GIVEN DATA:
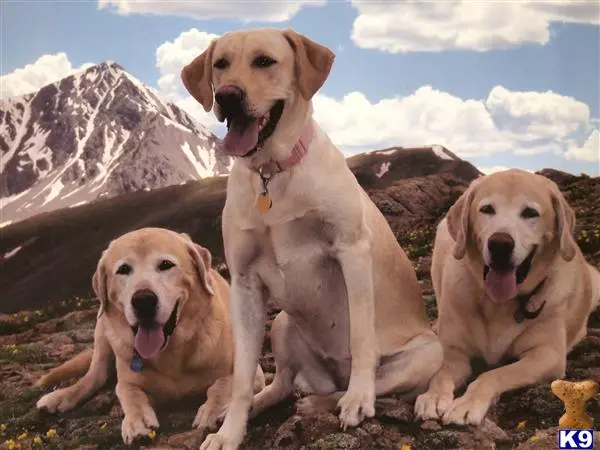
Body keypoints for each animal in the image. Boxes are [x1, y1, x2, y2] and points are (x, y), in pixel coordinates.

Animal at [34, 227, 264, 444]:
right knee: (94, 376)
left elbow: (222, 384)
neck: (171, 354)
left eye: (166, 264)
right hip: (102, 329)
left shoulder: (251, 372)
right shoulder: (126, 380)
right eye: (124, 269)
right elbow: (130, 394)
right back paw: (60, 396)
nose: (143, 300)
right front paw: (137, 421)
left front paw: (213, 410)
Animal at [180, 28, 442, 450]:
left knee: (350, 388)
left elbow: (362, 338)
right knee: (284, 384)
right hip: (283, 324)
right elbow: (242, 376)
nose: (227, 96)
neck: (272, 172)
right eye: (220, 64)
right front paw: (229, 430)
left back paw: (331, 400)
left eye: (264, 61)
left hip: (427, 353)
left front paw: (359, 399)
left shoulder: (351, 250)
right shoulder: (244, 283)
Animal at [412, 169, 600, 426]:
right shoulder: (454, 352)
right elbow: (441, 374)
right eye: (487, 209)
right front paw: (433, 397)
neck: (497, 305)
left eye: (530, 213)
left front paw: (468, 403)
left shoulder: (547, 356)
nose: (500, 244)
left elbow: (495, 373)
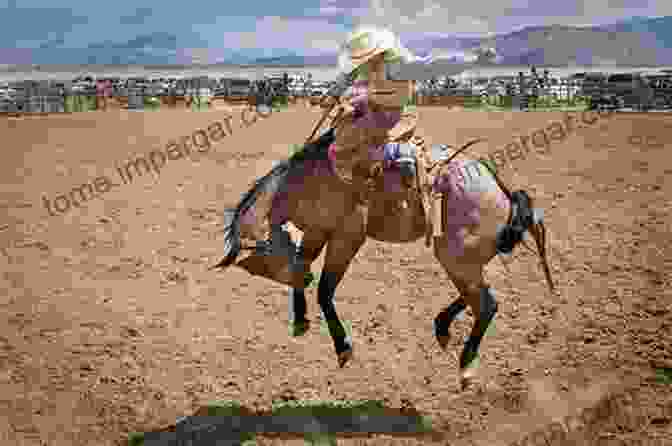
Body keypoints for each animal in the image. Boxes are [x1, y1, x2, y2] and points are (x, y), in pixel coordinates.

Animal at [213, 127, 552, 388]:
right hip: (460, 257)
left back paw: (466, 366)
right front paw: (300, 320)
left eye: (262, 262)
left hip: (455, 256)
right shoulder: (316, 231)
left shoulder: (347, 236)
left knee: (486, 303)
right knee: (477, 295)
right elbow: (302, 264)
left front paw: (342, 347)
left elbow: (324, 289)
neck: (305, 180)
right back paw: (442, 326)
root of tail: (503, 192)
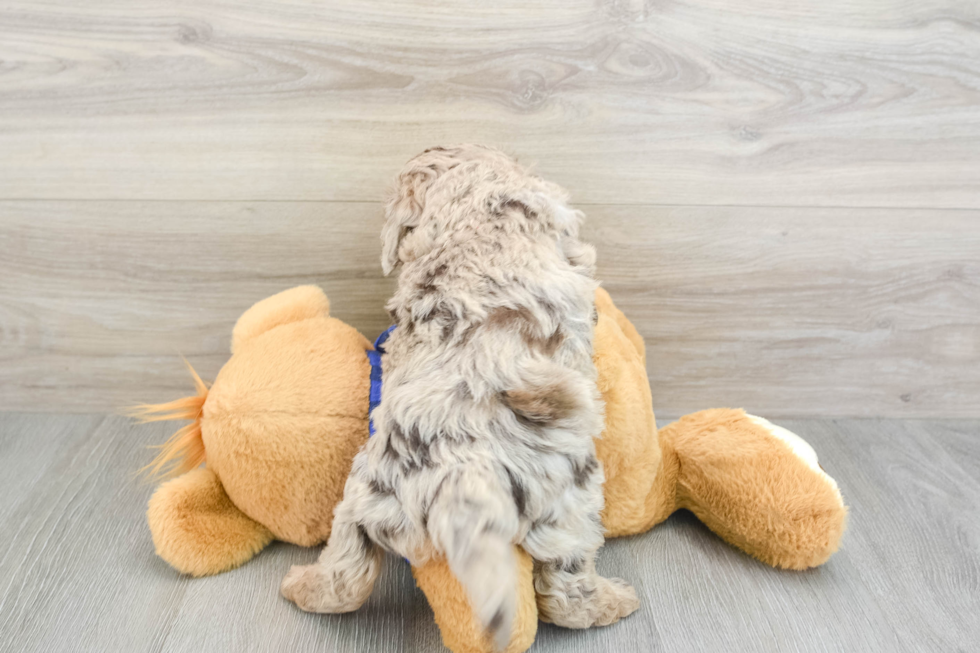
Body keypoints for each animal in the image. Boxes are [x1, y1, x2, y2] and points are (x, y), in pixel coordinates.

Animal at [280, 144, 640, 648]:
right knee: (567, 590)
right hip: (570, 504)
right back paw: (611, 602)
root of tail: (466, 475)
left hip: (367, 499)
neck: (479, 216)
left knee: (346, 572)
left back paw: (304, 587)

TASK DETAILS:
Repeat exactly the lines from the one holding "nose: (500, 244)" through the last line of the entries, both included; the pictures do not belong in the copy.

SOLUTION FOR THIS EXERCISE:
nose: (500, 244)
left elbow: (495, 373)
Body keypoints for each animal in the image. Boxes are [x1, y1, x2, y2] and points are (x, y), in pixel coordinates.

Animal at [213, 127, 552, 388]:
right hip: (460, 257)
left back paw: (466, 366)
right front paw: (300, 320)
left eye: (262, 262)
left hip: (455, 256)
right shoulder: (316, 231)
left shoulder: (347, 236)
left knee: (486, 303)
right knee: (477, 295)
right elbow: (302, 264)
left front paw: (342, 347)
left elbow: (324, 289)
neck: (305, 180)
right back paw: (442, 326)
root of tail: (503, 192)
Body keypoints for each animal in the image. Boxes are [x1, y1, x2, y2] and points are (x, y), in pixel coordinates.

Animal at [280, 144, 640, 648]:
right knee: (567, 590)
right hip: (570, 504)
right back paw: (611, 602)
root of tail: (466, 475)
left hip: (367, 499)
neck: (479, 216)
left knee: (346, 572)
left back paw: (304, 587)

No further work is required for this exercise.